## Task input

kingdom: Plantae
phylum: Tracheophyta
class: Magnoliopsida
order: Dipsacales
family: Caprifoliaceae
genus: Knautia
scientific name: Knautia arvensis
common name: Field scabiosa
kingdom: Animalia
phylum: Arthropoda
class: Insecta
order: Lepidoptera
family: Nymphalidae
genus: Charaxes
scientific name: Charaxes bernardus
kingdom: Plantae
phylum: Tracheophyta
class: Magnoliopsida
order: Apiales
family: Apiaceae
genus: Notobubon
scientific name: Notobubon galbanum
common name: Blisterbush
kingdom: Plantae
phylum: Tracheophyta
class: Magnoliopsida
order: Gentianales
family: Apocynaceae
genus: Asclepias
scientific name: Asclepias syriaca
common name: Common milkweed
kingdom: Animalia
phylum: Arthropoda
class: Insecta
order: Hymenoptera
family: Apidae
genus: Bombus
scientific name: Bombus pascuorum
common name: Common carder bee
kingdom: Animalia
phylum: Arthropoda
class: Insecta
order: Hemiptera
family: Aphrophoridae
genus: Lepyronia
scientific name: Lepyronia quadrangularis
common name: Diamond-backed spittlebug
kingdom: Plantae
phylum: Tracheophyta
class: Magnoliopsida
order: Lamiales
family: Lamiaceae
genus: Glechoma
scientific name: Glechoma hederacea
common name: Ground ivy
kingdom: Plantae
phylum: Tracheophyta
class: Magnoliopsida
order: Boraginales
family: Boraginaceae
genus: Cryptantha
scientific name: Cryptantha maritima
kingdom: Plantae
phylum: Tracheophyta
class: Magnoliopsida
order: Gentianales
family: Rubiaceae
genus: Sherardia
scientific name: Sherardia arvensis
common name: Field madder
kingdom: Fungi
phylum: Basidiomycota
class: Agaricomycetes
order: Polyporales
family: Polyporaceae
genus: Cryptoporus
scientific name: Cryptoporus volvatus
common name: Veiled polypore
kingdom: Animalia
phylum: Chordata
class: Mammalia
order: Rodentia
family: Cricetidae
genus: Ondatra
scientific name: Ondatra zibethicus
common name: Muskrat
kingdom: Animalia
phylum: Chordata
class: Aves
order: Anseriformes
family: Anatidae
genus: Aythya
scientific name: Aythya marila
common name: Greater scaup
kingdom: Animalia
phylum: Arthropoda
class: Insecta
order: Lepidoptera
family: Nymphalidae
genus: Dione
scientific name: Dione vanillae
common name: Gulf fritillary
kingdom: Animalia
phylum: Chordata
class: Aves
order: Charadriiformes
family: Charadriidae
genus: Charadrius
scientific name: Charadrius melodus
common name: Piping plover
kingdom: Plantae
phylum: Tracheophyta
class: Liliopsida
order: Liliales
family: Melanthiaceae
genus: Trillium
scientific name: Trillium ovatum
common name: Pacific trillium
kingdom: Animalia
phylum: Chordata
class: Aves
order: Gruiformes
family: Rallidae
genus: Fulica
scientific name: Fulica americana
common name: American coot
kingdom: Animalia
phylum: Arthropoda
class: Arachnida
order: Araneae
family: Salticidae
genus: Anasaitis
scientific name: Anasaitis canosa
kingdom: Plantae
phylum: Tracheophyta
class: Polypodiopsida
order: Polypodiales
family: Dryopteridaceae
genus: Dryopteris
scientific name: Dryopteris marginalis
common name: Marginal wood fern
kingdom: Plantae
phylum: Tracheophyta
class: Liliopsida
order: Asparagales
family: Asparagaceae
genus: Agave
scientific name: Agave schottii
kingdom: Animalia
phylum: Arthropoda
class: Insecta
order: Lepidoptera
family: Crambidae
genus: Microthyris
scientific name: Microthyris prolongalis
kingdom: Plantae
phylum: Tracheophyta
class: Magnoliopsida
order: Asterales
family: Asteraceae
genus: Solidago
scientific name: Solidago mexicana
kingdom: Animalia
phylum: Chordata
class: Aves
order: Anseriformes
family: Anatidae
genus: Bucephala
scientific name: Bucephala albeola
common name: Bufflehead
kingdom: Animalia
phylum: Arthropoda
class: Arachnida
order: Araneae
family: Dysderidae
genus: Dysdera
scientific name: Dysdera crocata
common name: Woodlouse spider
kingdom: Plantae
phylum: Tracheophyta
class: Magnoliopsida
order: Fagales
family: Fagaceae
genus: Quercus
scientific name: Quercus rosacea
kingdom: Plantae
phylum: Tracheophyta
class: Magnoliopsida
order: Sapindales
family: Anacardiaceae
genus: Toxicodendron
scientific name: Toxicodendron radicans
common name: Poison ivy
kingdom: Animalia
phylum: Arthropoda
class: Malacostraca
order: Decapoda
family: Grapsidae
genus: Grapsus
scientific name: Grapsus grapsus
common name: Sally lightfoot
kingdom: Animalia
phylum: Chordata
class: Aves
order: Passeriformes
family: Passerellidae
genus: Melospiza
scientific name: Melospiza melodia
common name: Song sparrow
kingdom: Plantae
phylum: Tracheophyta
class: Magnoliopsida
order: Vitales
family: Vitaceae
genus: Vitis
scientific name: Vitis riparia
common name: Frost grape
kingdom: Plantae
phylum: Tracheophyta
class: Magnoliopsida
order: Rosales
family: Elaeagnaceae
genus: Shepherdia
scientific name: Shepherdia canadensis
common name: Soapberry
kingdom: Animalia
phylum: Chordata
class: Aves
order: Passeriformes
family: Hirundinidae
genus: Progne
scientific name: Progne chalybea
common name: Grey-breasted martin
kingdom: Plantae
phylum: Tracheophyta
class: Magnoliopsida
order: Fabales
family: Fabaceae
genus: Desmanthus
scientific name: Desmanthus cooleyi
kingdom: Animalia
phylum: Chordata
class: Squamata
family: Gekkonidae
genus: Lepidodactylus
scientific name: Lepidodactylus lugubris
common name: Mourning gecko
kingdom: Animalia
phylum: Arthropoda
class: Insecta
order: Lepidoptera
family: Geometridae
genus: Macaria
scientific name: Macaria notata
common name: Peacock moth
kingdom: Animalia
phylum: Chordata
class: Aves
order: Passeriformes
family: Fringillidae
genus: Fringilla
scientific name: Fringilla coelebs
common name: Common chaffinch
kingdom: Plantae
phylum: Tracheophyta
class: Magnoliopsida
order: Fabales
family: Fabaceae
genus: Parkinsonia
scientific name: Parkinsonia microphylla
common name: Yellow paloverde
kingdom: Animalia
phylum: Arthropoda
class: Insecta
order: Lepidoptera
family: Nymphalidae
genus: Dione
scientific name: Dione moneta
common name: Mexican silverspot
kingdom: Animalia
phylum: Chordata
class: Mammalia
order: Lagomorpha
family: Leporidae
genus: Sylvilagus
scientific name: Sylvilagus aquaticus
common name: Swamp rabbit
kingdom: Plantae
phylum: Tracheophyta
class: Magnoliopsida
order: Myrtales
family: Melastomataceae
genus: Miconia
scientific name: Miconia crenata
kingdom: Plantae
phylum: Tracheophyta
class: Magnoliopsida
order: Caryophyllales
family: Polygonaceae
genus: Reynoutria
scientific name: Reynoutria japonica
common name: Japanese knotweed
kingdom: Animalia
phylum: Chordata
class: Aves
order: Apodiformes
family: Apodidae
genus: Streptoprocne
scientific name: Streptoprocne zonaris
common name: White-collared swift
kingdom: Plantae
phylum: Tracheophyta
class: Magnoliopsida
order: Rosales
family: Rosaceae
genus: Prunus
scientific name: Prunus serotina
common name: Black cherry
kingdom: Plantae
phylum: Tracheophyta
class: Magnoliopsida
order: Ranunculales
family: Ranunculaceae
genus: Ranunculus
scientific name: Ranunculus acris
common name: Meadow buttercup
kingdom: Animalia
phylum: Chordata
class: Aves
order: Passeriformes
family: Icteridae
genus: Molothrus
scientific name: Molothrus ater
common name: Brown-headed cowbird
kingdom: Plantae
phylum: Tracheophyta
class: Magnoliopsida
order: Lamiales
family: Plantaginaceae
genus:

## Instructions for the task
Copy out the lines of the records unchanged, starting at the line that contains "kingdom: Fungi" and ending at the line that contains "genus: Agave", with both of those lines included.

## Output of the exercise
kingdom: Fungi
phylum: Basidiomycota
class: Agaricomycetes
order: Polyporales
family: Polyporaceae
genus: Cryptoporus
scientific name: Cryptoporus volvatus
common name: Veiled polypore
kingdom: Animalia
phylum: Chordata
class: Mammalia
order: Rodentia
family: Cricetidae
genus: Ondatra
scientific name: Ondatra zibethicus
common name: Muskrat
kingdom: Animalia
phylum: Chordata
class: Aves
order: Anseriformes
family: Anatidae
genus: Aythya
scientific name: Aythya marila
common name: Greater scaup
kingdom: Animalia
phylum: Arthropoda
class: Insecta
order: Lepidoptera
family: Nymphalidae
genus: Dione
scientific name: Dione vanillae
common name: Gulf fritillary
kingdom: Animalia
phylum: Chordata
class: Aves
order: Charadriiformes
family: Charadriidae
genus: Charadrius
scientific name: Charadrius melodus
common name: Piping plover
kingdom: Plantae
phylum: Tracheophyta
class: Liliopsida
order: Liliales
family: Melanthiaceae
genus: Trillium
scientific name: Trillium ovatum
common name: Pacific trillium
kingdom: Animalia
phylum: Chordata
class: Aves
order: Gruiformes
family: Rallidae
genus: Fulica
scientific name: Fulica americana
common name: American coot
kingdom: Animalia
phylum: Arthropoda
class: Arachnida
order: Araneae
family: Salticidae
genus: Anasaitis
scientific name: Anasaitis canosa
kingdom: Plantae
phylum: Tracheophyta
class: Polypodiopsida
order: Polypodiales
family: Dryopteridaceae
genus: Dryopteris
scientific name: Dryopteris marginalis
common name: Marginal wood fern
kingdom: Plantae
phylum: Tracheophyta
class: Liliopsida
order: Asparagales
family: Asparagaceae
genus: Agave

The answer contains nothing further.